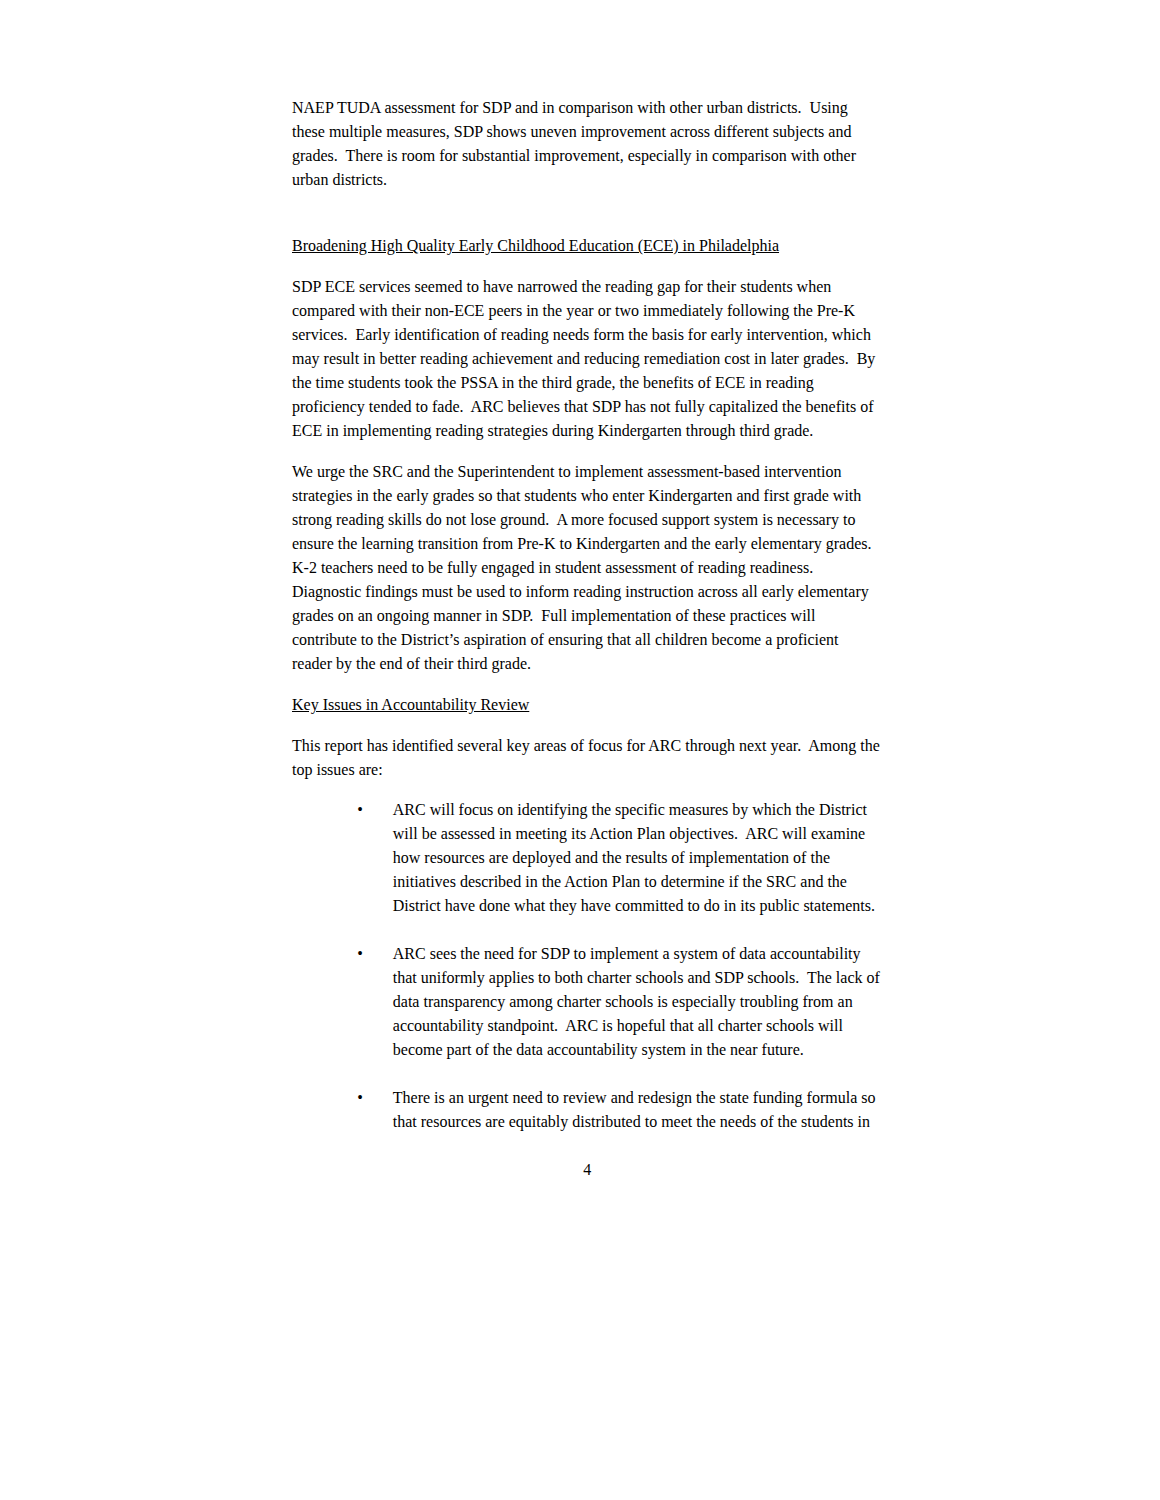NAEP TUDA assessment for SDP and in comparison with other urban districts. Using these multiple measures, SDP shows uneven improvement across different subjects and grades. There is room for substantial improvement, especially in comparison with other urban districts.
Broadening High Quality Early Childhood Education (ECE) in Philadelphia
SDP ECE services seemed to have narrowed the reading gap for their students when compared with their non-ECE peers in the year or two immediately following the Pre-K services. Early identification of reading needs form the basis for early intervention, which may result in better reading achievement and reducing remediation cost in later grades. By the time students took the PSSA in the third grade, the benefits of ECE in reading proficiency tended to fade. ARC believes that SDP has not fully capitalized the benefits of ECE in implementing reading strategies during Kindergarten through third grade.
We urge the SRC and the Superintendent to implement assessment-based intervention strategies in the early grades so that students who enter Kindergarten and first grade with strong reading skills do not lose ground. A more focused support system is necessary to ensure the learning transition from Pre-K to Kindergarten and the early elementary grades. K-2 teachers need to be fully engaged in student assessment of reading readiness. Diagnostic findings must be used to inform reading instruction across all early elementary grades on an ongoing manner in SDP. Full implementation of these practices will contribute to the District’s aspiration of ensuring that all children become a proficient reader by the end of their third grade.
Key Issues in Accountability Review
This report has identified several key areas of focus for ARC through next year. Among the top issues are:
ARC will focus on identifying the specific measures by which the District will be assessed in meeting its Action Plan objectives. ARC will examine how resources are deployed and the results of implementation of the initiatives described in the Action Plan to determine if the SRC and the District have done what they have committed to do in its public statements.
ARC sees the need for SDP to implement a system of data accountability that uniformly applies to both charter schools and SDP schools. The lack of data transparency among charter schools is especially troubling from an accountability standpoint. ARC is hopeful that all charter schools will become part of the data accountability system in the near future.
There is an urgent need to review and redesign the state funding formula so that resources are equitably distributed to meet the needs of the students in
4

§ §

Stop at the line containing "Broadening High Quality" and include it. Everything from the first line of the material up to there is to be repeated exactly, leaving out pictures.

* _Answer area_
NAEP TUDA assessment for SDP and in comparison with other urban districts. Using these multiple measures, SDP shows uneven improvement across different subjects and grades. There is room for substantial improvement, especially in comparison with other urban districts.
Broadening High Quality Early Childhood Education (ECE) in Philadelphia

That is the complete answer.